Auch religionspolitische Debatten stehen an. Ein domradio.de-Interview mit dem Grünen-Politiker Volker Beck.
domradio.de: Die Kirchen stecken ein bißchen in der Krise, die Grünen auch. Haben wir vielleicht eine traurige Gemeinsamkeit?
Volker Beck (religionspolitischer Sprecher von Bündnis90/Die Grünen): Ich hoffe nicht. Ich glaube, die Grünen müssen jetzt an ihrem Profil arbeiten. Sie haben in den letzten Jahren nicht immer deutlich gemacht, wofür sie stehen und einstehen. Der Parteitag ist eine Chance, das klarer zu machen. Aber das müssen wir dann auch über den Wahlkampf hinaustragen.
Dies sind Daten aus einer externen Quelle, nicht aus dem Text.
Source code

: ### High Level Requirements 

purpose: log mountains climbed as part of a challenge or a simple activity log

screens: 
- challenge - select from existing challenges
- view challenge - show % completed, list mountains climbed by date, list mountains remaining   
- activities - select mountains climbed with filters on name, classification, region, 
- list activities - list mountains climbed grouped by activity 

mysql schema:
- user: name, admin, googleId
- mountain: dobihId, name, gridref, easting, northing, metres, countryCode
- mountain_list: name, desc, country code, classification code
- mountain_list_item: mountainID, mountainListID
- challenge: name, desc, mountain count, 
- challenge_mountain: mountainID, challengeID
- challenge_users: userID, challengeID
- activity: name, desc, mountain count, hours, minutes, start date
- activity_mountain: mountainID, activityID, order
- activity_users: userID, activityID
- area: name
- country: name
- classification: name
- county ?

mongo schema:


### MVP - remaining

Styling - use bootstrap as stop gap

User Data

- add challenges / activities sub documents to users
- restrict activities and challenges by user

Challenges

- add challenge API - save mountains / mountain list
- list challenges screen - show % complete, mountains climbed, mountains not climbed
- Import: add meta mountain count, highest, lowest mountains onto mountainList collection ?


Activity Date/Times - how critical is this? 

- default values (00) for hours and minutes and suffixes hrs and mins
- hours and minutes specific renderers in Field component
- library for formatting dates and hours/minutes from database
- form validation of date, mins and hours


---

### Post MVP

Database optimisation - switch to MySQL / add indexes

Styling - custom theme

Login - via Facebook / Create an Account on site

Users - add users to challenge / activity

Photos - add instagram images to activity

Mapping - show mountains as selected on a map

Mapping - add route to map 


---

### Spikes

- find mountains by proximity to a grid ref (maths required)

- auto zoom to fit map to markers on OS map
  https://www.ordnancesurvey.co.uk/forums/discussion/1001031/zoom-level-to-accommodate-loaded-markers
domradio.de: Welche Rolle spielt denn die Beziehung zwischen Kirche, Religion und den Grünen auf dem Parteitag?
Beck: Es gibt da schon eine lebhafte Diskussion um die Statusrechte der Kirchen und um die Frage: Wie gehen wir mit dem Islam und mit den islamischen Verbänden um? Es gibt eine ganze Anzahl von Anträgen zu religionspolitischen Fragen, die die Delegierten und die Kreisverbände im Vorfeld des Parteitags beschäftigt haben.
Im Kern geht es unter anderem darum, wie wir den Islam integrieren. Dabei stellt sich natürlich die Frage: Wer sind denn die islamischen Religionsgemeinschaften? Bei den Kirchen sind die Ansprechpartner immer relativ klar. Auf islamischer Seite haben wir eine etwas unübersichtlichere Lage, weil wir Verbände haben, die eigentlich keine richtigen Religionsgemeinschaften sind, sondern politisierte Formen von Religion.
Die Ditib etwa ist einfach eine Tochterorganisation des türkischen Staates. Andere Organisationen sind geprägt von Parteien aus der Türkei oder den anderen Herkunftsländern. Hier brauchen wir eine grundsätzliche Reform und das muss die Politik eigentlich auch den Muslimen und ihren Organisationen klar sagen - tut sie aber nicht. Deshalb haben wir seit Jahren hier einen seltsamen Konflikt, wo eigentlich die Dinge nicht richtig ausgesprochen sind.
domradio.de: Spielt die katholische Kirche auch eine Rolle auf dem Parteitag?
Beck: Die katholische Kirche spielt immer wieder eine Rolle beim Thema Arbeitsrecht. Wir als Grüne treten ja dafür ein, dass man sich im kirchlichen Arbeitsrecht von den persönlichen Loyalitätspflichten verabschiedet, also dass man nicht mehr einer Kindergärtnerin oder einem Krankenhausdirektor kündigen kann, weil er oder sie wiederverheiratet geschieden ist oder in einer eingetragenen Lebenspartnerschaft lebt. Wir halten es für unverhältnismäßig, dass man außerhalb des geistlichen Personals einer Religionsgemeinschaft - also bei Priestern - eine Vorschrift machen kann, wie man im Privatleben zu leben hat. Arbeitnehmerinnen und Arbeitnehmer sind Grundrechtsträger. Da haben die Kirchen ein Privileg, das sie meines Erachtens gar nicht so recht glücklich macht, weil es viel Hass und Ablehnung gegenüber den Kirchen produziert, dass wir diese Rechtssituation haben. Und wir wollen sie überwinden.
Das Interview führte Silvia Ochlast.